The AMCS warns Australians about buying seafood for a feast this Easter

In the lead up to Good Friday and at the peak seafood season over Easter, the Australian Marine Conservation Society is warning consumers that the seafood they’re buying might not be what they anticipate. An estimated 65% of seafood consumed in Australia is imported.

Why are these sea food imports a danger to Aussies?

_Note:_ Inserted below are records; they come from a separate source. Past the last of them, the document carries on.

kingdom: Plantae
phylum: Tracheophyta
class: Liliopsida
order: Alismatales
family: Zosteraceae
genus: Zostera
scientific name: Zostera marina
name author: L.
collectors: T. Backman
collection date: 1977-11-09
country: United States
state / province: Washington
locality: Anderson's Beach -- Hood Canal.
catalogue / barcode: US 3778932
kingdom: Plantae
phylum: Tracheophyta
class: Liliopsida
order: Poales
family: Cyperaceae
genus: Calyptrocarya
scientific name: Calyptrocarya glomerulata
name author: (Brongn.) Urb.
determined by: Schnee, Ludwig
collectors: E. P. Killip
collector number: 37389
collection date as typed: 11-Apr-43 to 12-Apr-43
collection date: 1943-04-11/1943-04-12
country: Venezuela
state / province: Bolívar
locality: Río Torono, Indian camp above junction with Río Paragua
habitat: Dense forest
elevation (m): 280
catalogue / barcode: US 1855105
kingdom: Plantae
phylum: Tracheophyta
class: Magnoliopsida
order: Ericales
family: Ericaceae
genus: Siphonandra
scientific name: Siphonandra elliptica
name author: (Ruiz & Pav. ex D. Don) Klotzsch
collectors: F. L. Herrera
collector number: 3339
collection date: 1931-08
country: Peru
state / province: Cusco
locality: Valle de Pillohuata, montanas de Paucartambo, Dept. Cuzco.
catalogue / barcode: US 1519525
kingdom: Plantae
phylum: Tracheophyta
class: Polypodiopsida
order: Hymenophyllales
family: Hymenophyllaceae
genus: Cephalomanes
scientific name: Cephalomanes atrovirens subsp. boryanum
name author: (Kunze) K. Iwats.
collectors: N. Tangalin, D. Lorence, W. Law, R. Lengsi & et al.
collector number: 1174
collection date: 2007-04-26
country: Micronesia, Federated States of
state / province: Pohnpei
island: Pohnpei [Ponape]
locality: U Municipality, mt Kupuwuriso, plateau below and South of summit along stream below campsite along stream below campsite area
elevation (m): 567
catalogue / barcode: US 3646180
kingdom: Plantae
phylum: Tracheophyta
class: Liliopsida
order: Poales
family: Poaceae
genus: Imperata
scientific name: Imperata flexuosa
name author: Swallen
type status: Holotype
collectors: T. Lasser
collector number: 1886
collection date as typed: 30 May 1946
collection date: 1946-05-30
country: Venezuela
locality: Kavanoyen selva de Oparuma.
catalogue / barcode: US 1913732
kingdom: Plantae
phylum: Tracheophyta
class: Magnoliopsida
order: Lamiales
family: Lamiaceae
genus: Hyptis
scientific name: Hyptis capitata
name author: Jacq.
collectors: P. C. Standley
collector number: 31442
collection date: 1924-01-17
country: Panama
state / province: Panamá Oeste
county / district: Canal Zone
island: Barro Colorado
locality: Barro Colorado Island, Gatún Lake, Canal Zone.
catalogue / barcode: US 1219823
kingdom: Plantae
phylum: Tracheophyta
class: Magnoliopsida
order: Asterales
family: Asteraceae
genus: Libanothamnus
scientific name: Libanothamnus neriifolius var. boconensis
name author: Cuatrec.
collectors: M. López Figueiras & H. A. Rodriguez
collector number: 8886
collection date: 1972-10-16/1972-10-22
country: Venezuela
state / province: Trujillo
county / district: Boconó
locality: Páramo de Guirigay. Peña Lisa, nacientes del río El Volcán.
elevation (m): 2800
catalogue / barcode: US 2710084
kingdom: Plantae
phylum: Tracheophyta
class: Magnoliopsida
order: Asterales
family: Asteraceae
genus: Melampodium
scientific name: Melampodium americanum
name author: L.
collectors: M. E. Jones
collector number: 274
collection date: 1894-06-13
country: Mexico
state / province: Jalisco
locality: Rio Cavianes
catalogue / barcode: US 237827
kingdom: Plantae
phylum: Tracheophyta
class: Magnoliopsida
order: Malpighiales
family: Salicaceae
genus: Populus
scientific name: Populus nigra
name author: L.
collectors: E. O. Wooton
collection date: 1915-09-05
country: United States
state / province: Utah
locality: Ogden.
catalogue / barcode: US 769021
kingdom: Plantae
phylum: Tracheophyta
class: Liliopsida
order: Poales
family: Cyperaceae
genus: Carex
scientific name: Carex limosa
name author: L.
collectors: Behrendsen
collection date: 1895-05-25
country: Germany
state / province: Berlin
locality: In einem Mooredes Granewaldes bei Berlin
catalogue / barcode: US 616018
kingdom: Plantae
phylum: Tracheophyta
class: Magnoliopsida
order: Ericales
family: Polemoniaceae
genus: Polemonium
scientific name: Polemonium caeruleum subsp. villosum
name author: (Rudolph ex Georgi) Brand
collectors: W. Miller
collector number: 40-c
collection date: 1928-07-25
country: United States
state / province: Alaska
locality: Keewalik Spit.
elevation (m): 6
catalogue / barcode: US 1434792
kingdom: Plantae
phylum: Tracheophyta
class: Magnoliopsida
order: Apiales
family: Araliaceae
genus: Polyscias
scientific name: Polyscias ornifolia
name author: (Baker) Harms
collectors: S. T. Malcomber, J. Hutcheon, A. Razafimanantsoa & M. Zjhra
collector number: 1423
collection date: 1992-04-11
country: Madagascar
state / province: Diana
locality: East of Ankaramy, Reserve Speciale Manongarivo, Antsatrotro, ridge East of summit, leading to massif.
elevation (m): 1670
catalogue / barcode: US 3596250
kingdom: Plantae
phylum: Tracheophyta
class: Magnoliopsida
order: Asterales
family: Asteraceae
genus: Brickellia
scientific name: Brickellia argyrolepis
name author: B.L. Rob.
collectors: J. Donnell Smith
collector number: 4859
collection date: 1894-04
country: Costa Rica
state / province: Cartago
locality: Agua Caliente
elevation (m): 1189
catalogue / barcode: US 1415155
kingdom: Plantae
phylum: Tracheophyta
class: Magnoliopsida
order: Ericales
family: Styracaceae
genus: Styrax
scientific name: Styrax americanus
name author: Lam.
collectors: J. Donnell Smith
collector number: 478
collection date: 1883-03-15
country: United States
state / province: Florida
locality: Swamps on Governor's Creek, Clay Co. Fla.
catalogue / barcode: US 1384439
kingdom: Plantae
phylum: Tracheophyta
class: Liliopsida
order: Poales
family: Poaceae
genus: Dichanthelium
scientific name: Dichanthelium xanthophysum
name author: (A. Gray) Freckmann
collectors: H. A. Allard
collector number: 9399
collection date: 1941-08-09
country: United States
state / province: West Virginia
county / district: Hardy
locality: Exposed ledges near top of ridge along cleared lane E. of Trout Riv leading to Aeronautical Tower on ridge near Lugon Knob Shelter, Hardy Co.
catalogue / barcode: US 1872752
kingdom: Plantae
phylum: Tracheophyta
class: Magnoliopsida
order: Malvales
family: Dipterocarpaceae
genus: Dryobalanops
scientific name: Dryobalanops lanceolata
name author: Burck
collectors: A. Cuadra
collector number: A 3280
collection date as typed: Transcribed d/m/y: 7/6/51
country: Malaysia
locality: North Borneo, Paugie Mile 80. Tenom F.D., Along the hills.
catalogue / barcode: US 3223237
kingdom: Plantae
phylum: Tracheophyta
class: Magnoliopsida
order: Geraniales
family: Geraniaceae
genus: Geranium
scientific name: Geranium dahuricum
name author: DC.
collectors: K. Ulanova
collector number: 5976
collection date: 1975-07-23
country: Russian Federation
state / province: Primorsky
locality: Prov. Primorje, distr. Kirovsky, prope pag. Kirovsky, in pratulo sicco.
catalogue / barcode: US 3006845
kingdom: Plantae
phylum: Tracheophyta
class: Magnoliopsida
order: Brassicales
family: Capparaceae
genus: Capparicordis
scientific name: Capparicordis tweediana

Without any enforceable rules or standards for imported fish within the country, consumers shopping for a seafood feast this Easter may be inadvertently buying seafood products that:

  • are generally untraceable so consumers are unsure of exactly what they are eating, where it is from and how it was caught

  • contribute to the global decline of fish stocks

  • contribute to the death of threatened species of turtles, seabirds, dolphins and sharks; and/or
  • have been obtained using modern slavery or terrible workplace conditions.

What are the AMCS remarks about the seafood imports?

When combined with our deficient seafood labelling laws, consumers are left completely in the dark as to what they’re eating. AMCS Fair Catch Campaign Manager Cat Dorey said, “While Australia has a lot of fantastic seafood options available, we rely on imports to meet appetites.”

“Seafood imports are allowed into Australia, onto our plates without rules or standards for traceability, sustainability or ethics. It creates confusion for consumers and places the local industry at risk of being undercut by cheap imported substitutes that don’t meet standards.”

“All this has got to change. We need enforceable and basic minimum standards for imported seafood, or we risk Australia becoming a dumping ground for seafood from illegal, destructive and exploitative fisheries and farms across the world. We need the Australian government to enforce stronger import rules and better labelling for all the seafood sold within Australia.”

“In the meantime, consumers should always check the label or ask before they buy seafood on the market. If you cannot find out what species it is, where it is from, who caught it and how, do not buy it. To help with this, consumers can use the GoodFish Sustainable seafood guide to provide independent information on the vast majority of seafood produced within Australia.”

“When eating out, you should look out for the GoodFish partner restaurants so that you can be confident that the seafood you are being served is sustainable,” Cat Dorey further added. The Australian Marine Conservation Society is part of the Fair Catch Alliance that is committed to changing all this, so we end up with the same rules for all seafood sold across the nation.